▶ _Exercise instructions_
Reproduce the text about the National Human Rights Commission's recommendation to the Mexican Navy in full, word for word.

▶ _Source text_
- The National Human Rights Commission issues a recommendation on the case of three survivors of sexual torture represented by Center Prodh.
- The recommendation confirms a pattern of illegal detentions, concealment, and torture by members of the Mexican Navy.
Mexico City, February 21, 2019. Yesterday, the National Human Rights Commission (CNDH, by its Spanish acronym) published its Recommendation 18VG/2019 addressed to the Mexican Navy (Semar, by its Spanish acronym) regarding the gross violations of the human rights of 15 victims committed when they were illegally arrested, arbitrarily detained, subject to excessive use of force, and tortured. The case involves three survivors of sexual torture supported by Center Prodh: Denis Blanco, Korina Utrera, and Wendy Hernández (“Charly”).
On August 27, 2011, the three victims were arbitrarily arrested in the state of Tabasco and were transferred to the facilities of the Semar in the state of Veracruz, where they were tortured and illegally detained for over 30 hours along with 11 more people. Later, they were charged with crimes they did not commit and were kept in prison until they were acquitted in 2016. In the acquittal judgment, a federal court considered the authorities’ version of events “a fabrication” and affirmed that the victims had undergone an unfair criminal procedure based on illicit evidence.

▶ _Spatial grounding data_
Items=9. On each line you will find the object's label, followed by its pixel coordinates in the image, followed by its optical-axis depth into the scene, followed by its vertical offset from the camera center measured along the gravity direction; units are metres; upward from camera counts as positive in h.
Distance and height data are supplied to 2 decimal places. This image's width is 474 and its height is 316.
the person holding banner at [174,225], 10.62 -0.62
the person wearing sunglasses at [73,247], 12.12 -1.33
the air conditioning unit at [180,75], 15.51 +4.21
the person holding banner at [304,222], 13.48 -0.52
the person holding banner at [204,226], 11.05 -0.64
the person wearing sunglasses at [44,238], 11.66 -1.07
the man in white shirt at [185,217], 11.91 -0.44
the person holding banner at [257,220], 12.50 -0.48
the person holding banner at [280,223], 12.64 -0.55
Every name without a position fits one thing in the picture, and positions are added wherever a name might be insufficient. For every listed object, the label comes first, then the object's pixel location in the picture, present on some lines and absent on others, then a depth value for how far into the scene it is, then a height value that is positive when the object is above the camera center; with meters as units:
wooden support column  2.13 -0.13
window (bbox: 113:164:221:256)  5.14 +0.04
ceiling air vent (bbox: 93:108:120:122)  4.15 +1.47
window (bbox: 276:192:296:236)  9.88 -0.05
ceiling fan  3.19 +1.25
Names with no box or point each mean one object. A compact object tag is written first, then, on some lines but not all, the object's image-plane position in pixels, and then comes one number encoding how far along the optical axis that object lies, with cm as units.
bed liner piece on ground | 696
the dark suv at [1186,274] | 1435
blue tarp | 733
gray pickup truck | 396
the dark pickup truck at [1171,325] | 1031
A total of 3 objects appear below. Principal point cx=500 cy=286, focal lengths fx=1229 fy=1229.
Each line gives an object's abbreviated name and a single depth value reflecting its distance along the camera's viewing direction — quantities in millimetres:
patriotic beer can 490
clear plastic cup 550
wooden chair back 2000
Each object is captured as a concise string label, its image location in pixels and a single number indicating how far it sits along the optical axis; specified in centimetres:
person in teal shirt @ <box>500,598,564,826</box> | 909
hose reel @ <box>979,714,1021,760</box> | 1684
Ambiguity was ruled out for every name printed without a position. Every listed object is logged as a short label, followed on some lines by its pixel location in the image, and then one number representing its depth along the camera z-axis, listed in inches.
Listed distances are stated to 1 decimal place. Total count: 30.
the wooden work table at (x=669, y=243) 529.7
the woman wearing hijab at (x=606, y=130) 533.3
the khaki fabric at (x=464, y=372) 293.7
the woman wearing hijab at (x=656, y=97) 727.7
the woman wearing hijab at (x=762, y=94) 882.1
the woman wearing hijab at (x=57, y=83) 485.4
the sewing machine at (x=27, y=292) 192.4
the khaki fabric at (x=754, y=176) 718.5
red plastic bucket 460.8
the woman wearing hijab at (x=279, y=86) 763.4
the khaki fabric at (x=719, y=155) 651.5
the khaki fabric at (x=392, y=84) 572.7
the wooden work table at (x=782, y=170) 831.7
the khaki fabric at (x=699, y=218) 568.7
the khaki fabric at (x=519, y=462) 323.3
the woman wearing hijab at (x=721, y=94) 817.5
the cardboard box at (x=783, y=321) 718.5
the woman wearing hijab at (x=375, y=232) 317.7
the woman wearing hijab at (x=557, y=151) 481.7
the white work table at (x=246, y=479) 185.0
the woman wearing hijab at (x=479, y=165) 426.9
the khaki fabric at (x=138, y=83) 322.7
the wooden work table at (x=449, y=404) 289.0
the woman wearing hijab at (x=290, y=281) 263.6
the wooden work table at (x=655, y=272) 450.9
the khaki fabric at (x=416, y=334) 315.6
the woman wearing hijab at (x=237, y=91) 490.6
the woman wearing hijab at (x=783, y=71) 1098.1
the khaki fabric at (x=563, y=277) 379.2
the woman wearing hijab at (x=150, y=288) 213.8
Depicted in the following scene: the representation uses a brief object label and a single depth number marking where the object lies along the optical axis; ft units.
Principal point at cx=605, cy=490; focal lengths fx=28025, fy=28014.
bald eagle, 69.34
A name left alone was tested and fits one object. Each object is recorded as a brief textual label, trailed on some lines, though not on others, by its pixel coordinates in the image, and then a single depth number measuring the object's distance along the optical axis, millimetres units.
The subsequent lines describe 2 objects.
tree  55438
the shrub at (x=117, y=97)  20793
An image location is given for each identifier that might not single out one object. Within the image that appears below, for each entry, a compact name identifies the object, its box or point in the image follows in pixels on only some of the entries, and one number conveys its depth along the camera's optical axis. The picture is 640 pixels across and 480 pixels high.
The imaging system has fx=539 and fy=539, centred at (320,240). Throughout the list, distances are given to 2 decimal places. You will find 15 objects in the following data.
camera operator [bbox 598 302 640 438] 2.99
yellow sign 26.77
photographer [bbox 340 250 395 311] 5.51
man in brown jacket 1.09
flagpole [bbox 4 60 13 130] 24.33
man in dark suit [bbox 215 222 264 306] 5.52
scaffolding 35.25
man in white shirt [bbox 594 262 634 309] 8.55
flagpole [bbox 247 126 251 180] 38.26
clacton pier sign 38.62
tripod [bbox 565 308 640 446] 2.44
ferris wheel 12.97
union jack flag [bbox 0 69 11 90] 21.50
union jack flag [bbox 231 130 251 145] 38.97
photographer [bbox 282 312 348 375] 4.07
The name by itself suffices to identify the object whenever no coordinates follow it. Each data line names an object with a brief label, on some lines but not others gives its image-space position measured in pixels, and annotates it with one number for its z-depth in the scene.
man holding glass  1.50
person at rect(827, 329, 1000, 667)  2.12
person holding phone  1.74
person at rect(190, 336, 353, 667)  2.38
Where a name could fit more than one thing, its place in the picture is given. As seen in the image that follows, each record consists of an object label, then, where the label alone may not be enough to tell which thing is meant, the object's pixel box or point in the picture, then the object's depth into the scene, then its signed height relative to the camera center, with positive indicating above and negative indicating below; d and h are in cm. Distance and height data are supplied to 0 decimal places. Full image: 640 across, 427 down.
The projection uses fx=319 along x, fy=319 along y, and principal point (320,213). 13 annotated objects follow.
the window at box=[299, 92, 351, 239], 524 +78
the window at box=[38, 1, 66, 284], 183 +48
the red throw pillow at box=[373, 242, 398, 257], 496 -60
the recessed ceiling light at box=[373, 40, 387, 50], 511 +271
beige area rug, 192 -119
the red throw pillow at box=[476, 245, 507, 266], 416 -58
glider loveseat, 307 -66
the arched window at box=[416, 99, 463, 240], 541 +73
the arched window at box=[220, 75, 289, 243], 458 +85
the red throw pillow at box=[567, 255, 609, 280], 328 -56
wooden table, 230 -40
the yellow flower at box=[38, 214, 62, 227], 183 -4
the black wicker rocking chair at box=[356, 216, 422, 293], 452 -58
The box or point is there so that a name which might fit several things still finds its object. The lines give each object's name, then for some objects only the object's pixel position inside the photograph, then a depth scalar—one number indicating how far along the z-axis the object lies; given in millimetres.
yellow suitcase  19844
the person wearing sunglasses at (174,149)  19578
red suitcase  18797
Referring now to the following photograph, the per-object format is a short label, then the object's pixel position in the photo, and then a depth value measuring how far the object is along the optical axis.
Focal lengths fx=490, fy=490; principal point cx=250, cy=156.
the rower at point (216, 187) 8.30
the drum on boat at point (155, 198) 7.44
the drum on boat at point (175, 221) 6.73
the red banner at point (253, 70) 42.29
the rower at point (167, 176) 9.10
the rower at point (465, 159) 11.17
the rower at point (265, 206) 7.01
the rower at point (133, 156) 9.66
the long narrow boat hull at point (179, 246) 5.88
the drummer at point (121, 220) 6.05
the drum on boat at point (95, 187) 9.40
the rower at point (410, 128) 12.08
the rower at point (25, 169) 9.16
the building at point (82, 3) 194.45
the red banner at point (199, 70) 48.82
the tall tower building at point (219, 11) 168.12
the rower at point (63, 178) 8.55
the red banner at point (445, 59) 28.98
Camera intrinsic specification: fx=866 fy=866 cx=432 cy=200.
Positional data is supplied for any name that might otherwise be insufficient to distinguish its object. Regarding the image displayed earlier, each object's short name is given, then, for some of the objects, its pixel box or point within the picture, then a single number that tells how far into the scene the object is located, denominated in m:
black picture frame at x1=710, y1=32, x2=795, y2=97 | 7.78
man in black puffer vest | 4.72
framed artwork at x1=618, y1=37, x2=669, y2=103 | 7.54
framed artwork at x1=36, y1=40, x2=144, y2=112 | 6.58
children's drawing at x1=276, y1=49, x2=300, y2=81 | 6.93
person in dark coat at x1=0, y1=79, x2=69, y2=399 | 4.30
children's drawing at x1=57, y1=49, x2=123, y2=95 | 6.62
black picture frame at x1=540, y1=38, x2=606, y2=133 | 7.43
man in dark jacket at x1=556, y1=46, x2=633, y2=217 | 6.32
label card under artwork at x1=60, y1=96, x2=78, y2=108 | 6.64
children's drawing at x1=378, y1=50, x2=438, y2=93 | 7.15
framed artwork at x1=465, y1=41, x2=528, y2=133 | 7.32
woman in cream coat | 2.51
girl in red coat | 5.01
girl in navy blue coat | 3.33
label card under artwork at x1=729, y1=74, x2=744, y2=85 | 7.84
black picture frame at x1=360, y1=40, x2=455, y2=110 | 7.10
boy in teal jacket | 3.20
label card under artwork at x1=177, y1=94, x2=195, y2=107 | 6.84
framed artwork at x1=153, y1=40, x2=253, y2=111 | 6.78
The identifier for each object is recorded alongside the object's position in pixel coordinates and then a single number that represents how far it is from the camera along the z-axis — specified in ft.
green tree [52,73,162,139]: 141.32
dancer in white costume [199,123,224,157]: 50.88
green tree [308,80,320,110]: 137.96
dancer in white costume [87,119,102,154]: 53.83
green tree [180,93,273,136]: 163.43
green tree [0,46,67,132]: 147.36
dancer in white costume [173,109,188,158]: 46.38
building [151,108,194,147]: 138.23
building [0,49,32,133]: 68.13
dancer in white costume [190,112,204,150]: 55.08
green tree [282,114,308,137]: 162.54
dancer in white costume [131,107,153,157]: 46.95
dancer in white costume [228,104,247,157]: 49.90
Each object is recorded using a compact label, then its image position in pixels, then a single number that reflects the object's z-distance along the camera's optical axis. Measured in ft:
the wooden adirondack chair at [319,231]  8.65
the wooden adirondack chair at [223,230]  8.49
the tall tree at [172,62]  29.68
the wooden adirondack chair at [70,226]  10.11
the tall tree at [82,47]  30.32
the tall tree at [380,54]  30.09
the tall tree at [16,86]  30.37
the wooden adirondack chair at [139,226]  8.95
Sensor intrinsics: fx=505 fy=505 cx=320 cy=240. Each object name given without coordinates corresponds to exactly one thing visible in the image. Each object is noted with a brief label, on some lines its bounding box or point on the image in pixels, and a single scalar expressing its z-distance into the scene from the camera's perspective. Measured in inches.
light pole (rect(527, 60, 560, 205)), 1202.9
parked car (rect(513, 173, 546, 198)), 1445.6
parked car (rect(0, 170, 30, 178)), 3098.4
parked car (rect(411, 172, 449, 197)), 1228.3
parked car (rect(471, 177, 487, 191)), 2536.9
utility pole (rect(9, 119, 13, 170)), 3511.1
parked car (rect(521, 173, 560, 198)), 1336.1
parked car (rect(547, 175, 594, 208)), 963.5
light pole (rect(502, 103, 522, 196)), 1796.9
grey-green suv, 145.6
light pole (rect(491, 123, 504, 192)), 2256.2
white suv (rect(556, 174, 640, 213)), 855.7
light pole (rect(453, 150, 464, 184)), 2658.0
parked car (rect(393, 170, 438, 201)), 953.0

▶ _Your solution_
- The National Human Rights Commission issues a recommendation on the case of three survivors of sexual torture represented by Center Prodh.
- The recommendation confirms a pattern of illegal detentions, concealment, and torture by members of the Mexican Navy.
Mexico City, February 21, 2019. Yesterday, the National Human Rights Commission (CNDH, by its Spanish acronym) published its Recommendation 18VG/2019 addressed to the Mexican Navy (Semar, by its Spanish acronym) regarding the gross violations of the human rights of 15 victims committed when they were illegally arrested, arbitrarily detained, subject to excessive use of force, and tortured. The case involves three survivors of sexual torture supported by Center Prodh: Denis Blanco, Korina Utrera, and Wendy Hernández (“Charly”).
On August 27, 2011, the three victims were arbitrarily arrested in the state of Tabasco and were transferred to the facilities of the Semar in the state of Veracruz, where they were tortured and illegally detained for over 30 hours along with 11 more people. Later, they were charged with crimes they did not commit and were kept in prison until they were acquitted in 2016. In the acquittal judgment, a federal court considered the authorities’ version of events “a fabrication” and affirmed that the victims had undergone an unfair criminal procedure based on illicit evidence.